Tag Archives: Cytoscape

Deconstructing Facebook network

The other day I noticed this tweet about Cytoscape’s D3.js Exporter.

Because I am currently learning the basics of D3, this sounded interesting to look at more closely.

Cytoscape is a tool for visualizing networks. While Gephi is well known in this area, Cytoscape is not, at least not for me. The first time I heard of it was while watching Data Literacy and Data Visualization, a great collection of videos I mentioned last time.

A year ago, I wrote in a brief post, how I put Facebook friends on a network graph – a common visualization those days. How would the same data look like in SVG?

I didn’t want to repeat the whole process, but to continue from the GEXF file. Cytoscape does not support this markup language by Gephi in import. However, another XML-based language, GraphML, is on the list. So, I read the GEXF file back in Gephi, exported in GraphML, and imported that one in Cytoscape.

By default, Cytoscape presents the network as a grid. Following the advice from Ohio, I applied the preferred layout (F5). After installing the D3.js Exporter in App Manager, the data was ready for a JSON export.

Cytoscape export

Mike Bostock, a central figure behind D3, has an extensive collection of examples in his gallery. One of them is on force-directed graphs, and that was exactly what I was after. All I did to get the first version of my D3.js Facebook network, was that I changed the file name in the d3.json() function that imports the data. That was easy!

In this graph, the node labels are numbers and all nodes of the same color and size. Time to change these to something more visually interesting, and perhaps more informative.

Gephi’s community detection algorithm had provided numbers for the nodes, and stored them in the Modularity_Class attribute. This is an obvious choice for the script when it’s time to decide, in which colour the circles ought to be filled. The name of the node should not be the name in my case, but the tiny version of the full name in label. What about the size of the nodes? Of all attributes available, I decided to try Betweenness_Centrality. Note that you will not find this and a couple of other attributes in the original GEXF; I added them this time by letting Gephi calculate the respective values.

{
  "nodes" : [ {
    "id" : "10162",
    "SUID" : 10162,
    "In_Degree" : 16,
    "PageRank" : 0.010341513363002573,
    "Weighted_In_Degree" : 16.0,
    "Weighted_Degree" : 32.0,
    "selected" : false,
    "name" : "100003621746564",
    "Clustering_Coefficient" : 0.44166666,
    "shared_name" : "100003621746564",
    "Betweenness_Centrality" : 1434.8632653485495,
    "Eigenvector_Centrality" : 0.18212450755372586,
    "etusuku" : "J K",
    "g" : 184,
    "b" : 47,
    "Out_Degree" : 16,
    "label" : "JK",
    "size" : 52.0,
    "Modularity_Class" : 4,
    "r" : 47,
    "Weighted_Out_Degree" : 16.0,
    "Degree" : 32,
    "Eccentricity" : 7.0,
    "y" : 111.5109,
    "Closeness_Centrality" : 2.925,
    "x" : 412.6945
  }

The new version shows now the modularity classes in different colors, and the label pops up as a tooltip when you hover of the circle.

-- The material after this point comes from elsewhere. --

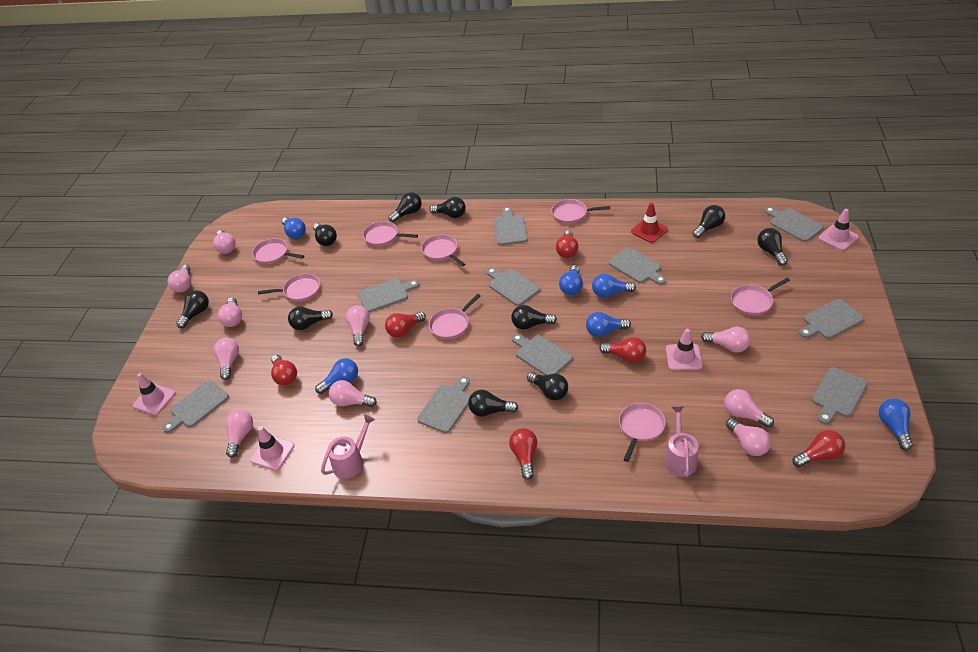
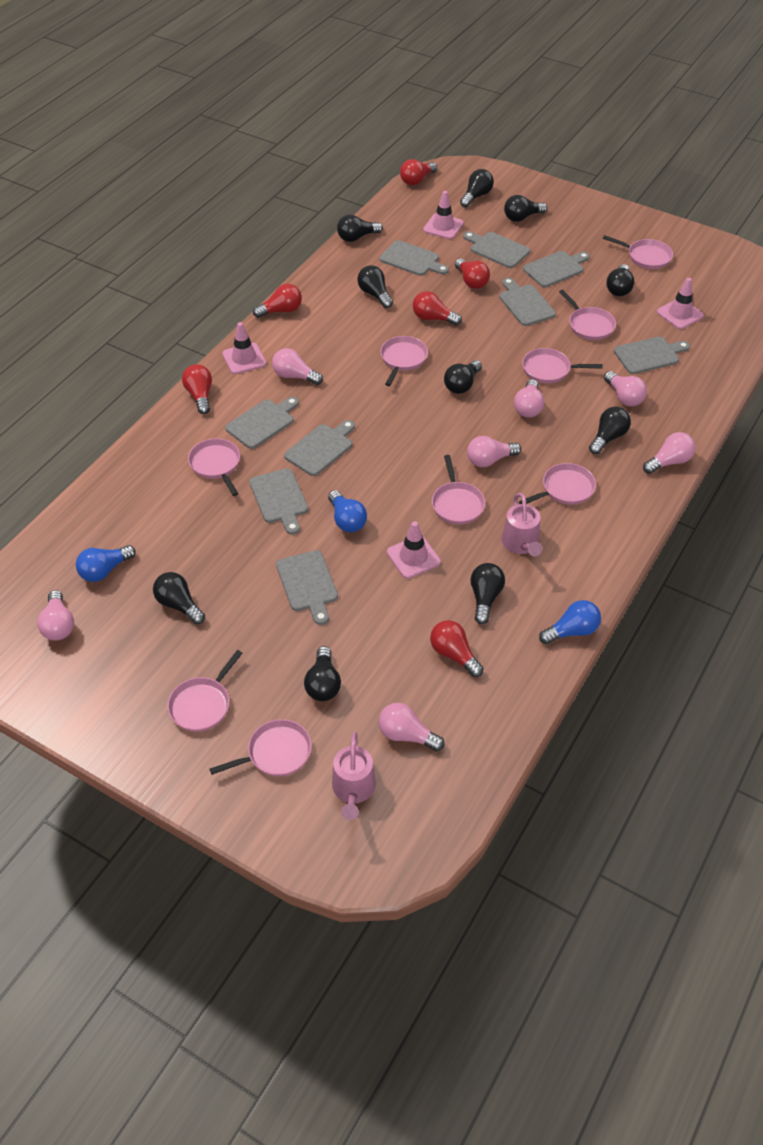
blue light bulb: 6 -> 3
grey cutting board: 10 -> 9
pink light bulb: 10 -> 7
pink pan: 8 -> 9
red traffic cone: 1 -> 0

The proportional size of the node tells, which of my friends act as “bridges” more than the others do. The normalization is done with a power scale function d3.scale.sqrt(), thanks to Mike’s advice a while back. Contrary to his words though, I put the lower bounds to 2 and also tweaked the data. In some nodes, the value of this attribute is 0.0, and these nodes vanish altogether. Not the best way to deal with the issue I gather. Perhaps I should have left these nodes out of the exercise altogether?